Everybody who knows me well knows that I’m a big fan of the “Sailor Moon” franchise.
It’s something that I don’t mention much, but when I hear someone talk about it in the open, my ears perk up and my heart skips a beat. It’s impossible to explain just how important Naoko Takeuchi’s work is to my life.
Before we went on summer break, the Japanese clothing retailer, UNIQLO, made an announcement that rocked my solar system – they were releasing a collaboration between Takeuchi and the retailer.
The designs they released for the announcement were unlike anything I’ve ever seen for merchandise relating to the series. They were vibrant, unique, and a much more accurate depiction of the series’ aesthetic than all the generic stuff you’d find in a GameStop.
Needless to say, I was beyond excited for the release at the end of August.
When I walked into the UNIQLO in the Natick Mall at the end of September, during a brief moment of free time, I got to browsing around in a frenzy, looking for the merch I’ve longed to put on my body.
That excitement quickly turned into sadness when I looked at the display in the men’s section of the store and saw: nothing.
I looked to the opposite side of the store, the women’s section, and found the clothing I longed for.
The feeling of defeat began to set in. It reminded me of the time when Hot Topic made a similar announcement in 2012, only to experience the same level of agitation when men’s clothes were not part of the line.
Now, I understand that “Sailor Moon” is a series that puts a great deal of emphasis on topics of female empowerment and the importance of sisterhood, and that’s all well and good, of course, but what UNIQLO doesn’t understand is people of all gender backgrounds adore the series, not just female-identifying individuals.
It has been this way since the late ’90s, ever since the first “Sailor Moon” fan pages were made on the internet, oftentimes with male-identifying staff members at the helm of those pages, in terms of gathering information straight from Japan.
Heck, you can even say that “Sailor Moon” snuck out of its intended demographic even earlier than that, thanks to the many video games released for the series in its initial run, especially the 1994-released “Sailor Moon S” fighting game for the Super Famicom – the Japanese Super Nintendo – which still has a competitive scene filled with male-identifying players to this day.

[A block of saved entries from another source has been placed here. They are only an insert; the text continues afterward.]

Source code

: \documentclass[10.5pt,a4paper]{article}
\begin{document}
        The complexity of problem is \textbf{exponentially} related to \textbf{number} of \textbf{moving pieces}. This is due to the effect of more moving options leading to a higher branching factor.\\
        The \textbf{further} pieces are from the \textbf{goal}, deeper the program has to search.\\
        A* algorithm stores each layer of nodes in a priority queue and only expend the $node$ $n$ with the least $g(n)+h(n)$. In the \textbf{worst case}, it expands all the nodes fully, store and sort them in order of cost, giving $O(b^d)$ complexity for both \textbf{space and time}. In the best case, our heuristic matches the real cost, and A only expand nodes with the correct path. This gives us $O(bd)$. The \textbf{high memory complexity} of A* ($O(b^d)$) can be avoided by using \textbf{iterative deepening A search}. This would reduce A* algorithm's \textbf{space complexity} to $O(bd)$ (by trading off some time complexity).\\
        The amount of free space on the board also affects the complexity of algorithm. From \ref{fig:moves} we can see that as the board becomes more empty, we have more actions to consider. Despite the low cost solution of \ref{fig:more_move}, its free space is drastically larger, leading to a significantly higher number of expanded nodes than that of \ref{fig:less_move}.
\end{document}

The point of this op/ed is not to shame the female-identifying fans of the series – absolutely not – but, rather, the clothing manufacturers who think women are the only kind of people who like the series, even though it has not been that way for a little over 20 years.
Though other industries are “getting with the times” with how they market their products or franchises, “Sailor Moon” has, honestly, yet to do the same. That saddens me.
Until that day comes, though, I guess this means I have to look back at the clothing offerings in anger … and picture how I’d look in a crop top, should I become desperate enough.